Organizations’ business processes (BP) are increasingly changing due to a diversity of factors, including new demands from the market and innovation needs. From the ICT (Information and Communication Technology) perspective, one of the challenges refers to how ICT layer should rapidly respond to changes at the BP design level (Hurbean, 2007).

The combination of BPM (Business Process Management), BPMS (Business Process Management Systems) and BPMN (Business Process Modeling Notation) has arisen as a prominent approach to help enterprises in the modeling, simulation, execution and evaluation of BPs as well as in the integration of intra and inter-organizations’ sectors and systems (Harmon, 2007). However, a more complete realization of BPM encompasses the adoption of another approach: SOA (Service Oriented Architecture) (Kamoun, 2007). SOA provides an adequate architectural view on design, implementation and integration of complex services-based distributed software systems, bringing up a sort of benefits, like better software reuse and flexibility for faster software composition (Neubauer, 2009).

Roughly, the essential goal of BPM-SOA integration is to provide a right framework for the execution of the right set of services (modeled at the ICT/SOA level) that can attend to BPs’ specifications (modeled at the Business/BPM level) in the right way as long as business logic changes (Fiammante, 2010). Nevertheless, this integration is complex to deploy, involving several different but complementary perspectives, like organizational, financial, ICT, human resources, and data and systems interoperation (Mircea, Ghilic-Micu, & Stoica, 2012).

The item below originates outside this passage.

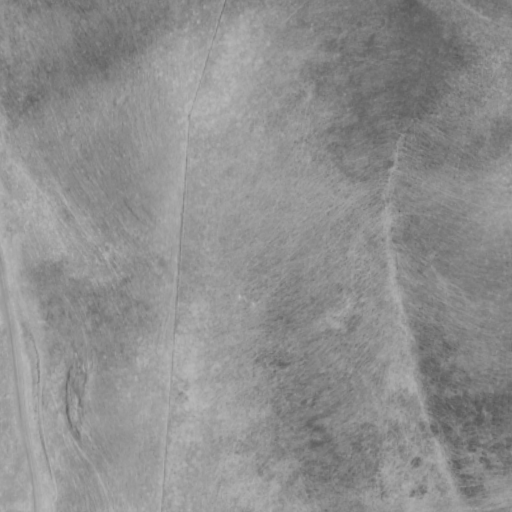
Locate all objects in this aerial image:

From a more technological point of view, Fiammante (2010) points out that one of the main pitfalls in BPM-SOA integration projects is that they have reintroduced the tight coupling approach between BP models and web services, preventing organizations from having more flexible and agile adaptations. Under this view, several authors (e.g. Patricia, Perez, Giandini, & Diaz, 2012) have highlighted the relevance of the services discovery activity as a key element to leverage better BPM-SOA integration. Discovery can be defined as the process of locating service providers and retrieving service descriptions that have been previously published (Papazoglou, 2008).

Discovery can be very complex. It can be triggered by users or systems in different ways; there are several different strategies that can be applied in the search; the analysis and services selection require very proper criteria; semantics is usually hard to treat; BPM-SOA interoperability is difficult to handle; among other aspects. This is possibly the main reason why organizations have by far adopted a more conservative approach, binding services to BPs in a static and hardcoded way and with a weak computing assistance along the discovery process, i.e. once general managers specify the BPs (at BPM level), very experienced IT engineers manually bind them to - existing or to be developed – (web) services. Some enterprises overcome a bit this via reuse, allowing IT engineers going through internal repositories to find out services that better match the required BPs’ functional requirements. However, reuse does not guarantee the availability of “equivalent” services out of which the most suitable ones can be chosen. Yet, it assumes that services are already implemented, they can respond to the required QoS (Quality of Service) needs, and engineers know exactly about services’ business contexts, behaviors, names and arguments.

Another limitation in the organizations which have adopted SOA is that they use to keep services stored at their local silos (Dorn, Grün, Werthner, & Zapletal, 2009). Considering the recent movements of IT outsourcing, services ubiquity and SaaS model (Software-as-a-Service), it is important to expand the potential of services discovery to outside the bounds of one organization, giving the possibility to also invoke equivalent services (although published with different names) from other providers/silos, which can even better match the desired e.g. QoS levels for given BPs.